Accuracy of national mortality codes in identifying adjudicated cardiovascular deaths
Article first published online: 12 SEP 2011
© 2011 The Authors. ANZJPH © 2011 Public Health Association of Australia
Australian and New Zealand Journal of Public Health
Volume 35, Issue 5, pages 466–476, October 2011
How to Cite
Harriss, L. R., Ajani, A. E., Hunt, D., Shaw, J., Chambers, B., Dewey, H., Frayne, J., Beauchamp, A., Duvé, K., Giles, G. G., Harrap, S., Magliano, D. J., Liew, D., McNeil, J., Peeters, A., Stebbing, M., Wolfe, R. and Tonkin, A. (2011), Accuracy of national mortality codes in identifying adjudicated cardiovascular deaths. Australian and New Zealand Journal of Public Health, 35: 466–476. doi: 10.1111/j.1753-6405.2011.00739.x
- Issue published online: 4 OCT 2011
- Article first published online: 12 SEP 2011
- Submitted: September 2010 Revison requested: October 2010 Accepted: February 2011
- cardiovascular disease;
- coronary heart disease;
- medical record
Objective: This study investigated the sensitivity and specificity of the national mortality codes in identifying cardiovascular disease (CVD) deaths and documents methods of verification.

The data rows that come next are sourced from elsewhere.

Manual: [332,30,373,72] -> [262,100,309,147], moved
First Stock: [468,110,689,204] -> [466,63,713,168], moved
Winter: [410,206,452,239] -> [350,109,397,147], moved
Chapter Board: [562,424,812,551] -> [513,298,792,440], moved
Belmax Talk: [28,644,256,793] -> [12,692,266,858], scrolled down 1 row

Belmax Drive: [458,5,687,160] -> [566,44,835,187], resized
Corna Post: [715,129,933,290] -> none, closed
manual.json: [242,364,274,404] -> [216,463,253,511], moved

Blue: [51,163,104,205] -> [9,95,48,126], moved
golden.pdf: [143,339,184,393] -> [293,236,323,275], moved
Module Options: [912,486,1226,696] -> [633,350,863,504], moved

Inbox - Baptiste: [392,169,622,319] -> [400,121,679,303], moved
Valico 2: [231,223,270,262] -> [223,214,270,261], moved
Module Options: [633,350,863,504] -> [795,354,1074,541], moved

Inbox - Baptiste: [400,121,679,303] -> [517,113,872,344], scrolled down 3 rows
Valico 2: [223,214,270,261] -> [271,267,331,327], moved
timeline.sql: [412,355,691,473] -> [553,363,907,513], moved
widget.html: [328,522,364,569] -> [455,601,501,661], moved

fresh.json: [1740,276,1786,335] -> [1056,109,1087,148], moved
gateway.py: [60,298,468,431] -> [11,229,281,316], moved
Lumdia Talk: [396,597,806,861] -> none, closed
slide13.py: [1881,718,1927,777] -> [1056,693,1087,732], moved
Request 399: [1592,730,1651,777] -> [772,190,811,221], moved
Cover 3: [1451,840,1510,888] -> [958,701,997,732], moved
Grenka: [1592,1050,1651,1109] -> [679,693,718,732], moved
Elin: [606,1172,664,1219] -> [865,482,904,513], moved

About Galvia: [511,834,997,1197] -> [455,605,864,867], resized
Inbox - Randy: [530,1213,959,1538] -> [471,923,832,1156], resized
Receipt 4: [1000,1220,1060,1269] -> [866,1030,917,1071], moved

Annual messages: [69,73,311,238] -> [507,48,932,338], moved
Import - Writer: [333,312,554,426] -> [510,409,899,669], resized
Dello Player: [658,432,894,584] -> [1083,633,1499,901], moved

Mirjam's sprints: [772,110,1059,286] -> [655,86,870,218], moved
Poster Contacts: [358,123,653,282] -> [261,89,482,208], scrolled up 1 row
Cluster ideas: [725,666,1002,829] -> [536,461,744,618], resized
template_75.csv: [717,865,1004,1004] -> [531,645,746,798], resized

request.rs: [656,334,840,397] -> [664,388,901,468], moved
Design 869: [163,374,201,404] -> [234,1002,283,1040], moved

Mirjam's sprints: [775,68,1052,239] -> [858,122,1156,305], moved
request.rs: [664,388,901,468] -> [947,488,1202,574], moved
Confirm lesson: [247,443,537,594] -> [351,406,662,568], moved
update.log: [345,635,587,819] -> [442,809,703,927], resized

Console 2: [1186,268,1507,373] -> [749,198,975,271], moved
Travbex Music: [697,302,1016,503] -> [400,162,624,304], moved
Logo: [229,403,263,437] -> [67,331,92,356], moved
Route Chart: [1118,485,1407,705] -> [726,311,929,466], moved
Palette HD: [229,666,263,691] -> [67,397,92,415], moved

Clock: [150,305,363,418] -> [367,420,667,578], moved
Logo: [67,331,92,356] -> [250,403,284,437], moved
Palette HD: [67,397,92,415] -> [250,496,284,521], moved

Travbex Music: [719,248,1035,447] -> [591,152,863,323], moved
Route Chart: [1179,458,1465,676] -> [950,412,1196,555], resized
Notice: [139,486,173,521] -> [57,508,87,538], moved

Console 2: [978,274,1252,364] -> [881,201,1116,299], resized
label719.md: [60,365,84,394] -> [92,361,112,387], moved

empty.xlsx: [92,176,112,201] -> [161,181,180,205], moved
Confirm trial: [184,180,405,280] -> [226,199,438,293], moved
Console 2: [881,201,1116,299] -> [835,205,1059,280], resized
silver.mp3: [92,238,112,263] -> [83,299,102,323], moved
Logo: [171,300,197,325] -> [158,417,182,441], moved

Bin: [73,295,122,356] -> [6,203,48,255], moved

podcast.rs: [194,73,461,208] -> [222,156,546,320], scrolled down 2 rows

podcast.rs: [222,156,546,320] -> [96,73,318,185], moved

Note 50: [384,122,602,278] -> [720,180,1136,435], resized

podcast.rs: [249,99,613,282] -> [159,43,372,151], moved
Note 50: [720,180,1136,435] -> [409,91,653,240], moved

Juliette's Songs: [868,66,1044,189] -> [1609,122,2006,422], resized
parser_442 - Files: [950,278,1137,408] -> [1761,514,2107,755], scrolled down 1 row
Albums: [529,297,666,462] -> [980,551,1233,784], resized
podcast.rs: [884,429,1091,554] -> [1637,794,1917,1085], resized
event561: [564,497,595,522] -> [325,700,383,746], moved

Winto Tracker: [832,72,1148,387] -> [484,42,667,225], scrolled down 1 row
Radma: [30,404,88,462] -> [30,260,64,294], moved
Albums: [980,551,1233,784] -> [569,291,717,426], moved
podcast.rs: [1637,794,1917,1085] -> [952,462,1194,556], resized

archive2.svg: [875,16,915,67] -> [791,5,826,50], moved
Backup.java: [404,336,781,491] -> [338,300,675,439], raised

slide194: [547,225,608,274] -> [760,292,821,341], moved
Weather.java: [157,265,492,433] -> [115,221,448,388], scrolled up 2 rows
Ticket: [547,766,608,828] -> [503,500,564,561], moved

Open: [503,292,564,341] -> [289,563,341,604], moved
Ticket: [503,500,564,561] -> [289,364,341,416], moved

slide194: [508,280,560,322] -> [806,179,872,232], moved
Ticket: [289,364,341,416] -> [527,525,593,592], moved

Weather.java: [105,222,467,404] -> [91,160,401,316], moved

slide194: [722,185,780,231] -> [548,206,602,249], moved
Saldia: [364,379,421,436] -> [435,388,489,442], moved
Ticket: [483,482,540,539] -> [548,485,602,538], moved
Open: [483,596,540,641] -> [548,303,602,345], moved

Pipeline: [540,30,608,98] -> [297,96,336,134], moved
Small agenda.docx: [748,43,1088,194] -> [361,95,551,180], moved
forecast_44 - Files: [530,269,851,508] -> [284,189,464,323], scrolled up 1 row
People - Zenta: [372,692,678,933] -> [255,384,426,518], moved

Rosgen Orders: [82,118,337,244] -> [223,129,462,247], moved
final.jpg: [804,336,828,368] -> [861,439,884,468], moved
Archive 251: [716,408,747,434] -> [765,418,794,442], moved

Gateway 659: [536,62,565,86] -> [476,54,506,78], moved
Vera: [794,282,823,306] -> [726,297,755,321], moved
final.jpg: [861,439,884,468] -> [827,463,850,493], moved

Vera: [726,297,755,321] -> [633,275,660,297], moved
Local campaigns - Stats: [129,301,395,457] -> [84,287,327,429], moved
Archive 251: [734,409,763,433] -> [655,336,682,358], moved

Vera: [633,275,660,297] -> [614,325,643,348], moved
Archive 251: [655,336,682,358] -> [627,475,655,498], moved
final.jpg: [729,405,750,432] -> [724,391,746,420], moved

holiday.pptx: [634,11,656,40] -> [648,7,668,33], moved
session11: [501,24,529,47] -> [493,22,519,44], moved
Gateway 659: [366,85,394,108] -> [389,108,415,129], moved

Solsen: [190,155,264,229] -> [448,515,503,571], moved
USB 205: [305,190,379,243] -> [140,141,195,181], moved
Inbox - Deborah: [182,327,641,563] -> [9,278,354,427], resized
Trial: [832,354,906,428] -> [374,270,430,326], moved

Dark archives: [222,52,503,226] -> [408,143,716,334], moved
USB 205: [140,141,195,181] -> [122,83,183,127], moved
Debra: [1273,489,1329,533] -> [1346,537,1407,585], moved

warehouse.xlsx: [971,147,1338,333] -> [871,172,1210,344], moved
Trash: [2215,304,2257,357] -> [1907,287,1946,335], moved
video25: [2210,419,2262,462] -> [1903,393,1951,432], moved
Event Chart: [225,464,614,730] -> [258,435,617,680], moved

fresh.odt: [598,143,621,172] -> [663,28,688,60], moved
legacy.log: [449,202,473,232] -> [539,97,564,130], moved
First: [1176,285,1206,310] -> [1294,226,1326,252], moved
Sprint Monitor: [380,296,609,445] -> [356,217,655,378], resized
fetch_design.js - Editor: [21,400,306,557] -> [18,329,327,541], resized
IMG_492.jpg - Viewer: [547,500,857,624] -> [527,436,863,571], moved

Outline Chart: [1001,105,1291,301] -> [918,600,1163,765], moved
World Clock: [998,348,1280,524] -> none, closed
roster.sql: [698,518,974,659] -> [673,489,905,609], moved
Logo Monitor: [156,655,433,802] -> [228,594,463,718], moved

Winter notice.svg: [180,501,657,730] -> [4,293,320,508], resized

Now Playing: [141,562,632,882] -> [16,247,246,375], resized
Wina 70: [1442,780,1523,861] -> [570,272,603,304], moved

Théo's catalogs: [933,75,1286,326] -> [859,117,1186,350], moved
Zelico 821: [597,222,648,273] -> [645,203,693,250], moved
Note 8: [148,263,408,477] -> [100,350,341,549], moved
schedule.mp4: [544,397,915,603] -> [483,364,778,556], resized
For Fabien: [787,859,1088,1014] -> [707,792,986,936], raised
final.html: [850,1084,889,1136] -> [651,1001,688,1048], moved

Methods: A 12-year retrospective case ascertainment of all ICD-coded CVD deaths was performed for deaths between 1990 and 2002 in the Melbourne Collaborative Cohort Study, comprising 41,528 subjects. Categories of non-CVD codes were also examined. Stratified samples of 750 deaths were adjudicated from a total of 2,230 deaths. Expert panels of cardiologists and neurologists adjudicated deaths.
Results: Of the 750 deaths adjudicated, 582 were verified as CVD [392 coronary heart disease (CHD) and 92 stroke] and 168 non-CVD. Estimated sensitivity and specificity of national mortality codes for identifying specific causes of death were: CHD 74.2% (95% CI: 69.8–78.5%) and 97.6% (96.0–99.2%), respectively; myocardial infarction 59.9% (50.9–69.0%) and 94.2% (92.4–96.0%), respectively; haemorrhagic stroke 58.9% (46.0–71.7%) and 99.8% (99.4–100.0%), respectively and; ischaemic stroke 38.7% (20.5–56.9%) and 99.9% (99.6–100.0%), respectively. Misclassification was most common for deaths with primary ICD codes for endocrine-metabolic and genito-urinary diseases.
Conclusions: National mortality coding under-estimated the true proportion of CHD and stroke deaths in the cohort by 13.6% and 50.8%, respectively.
Implications: Misclassification of cause of death may have implications for conclusions drawn from epidemiological research.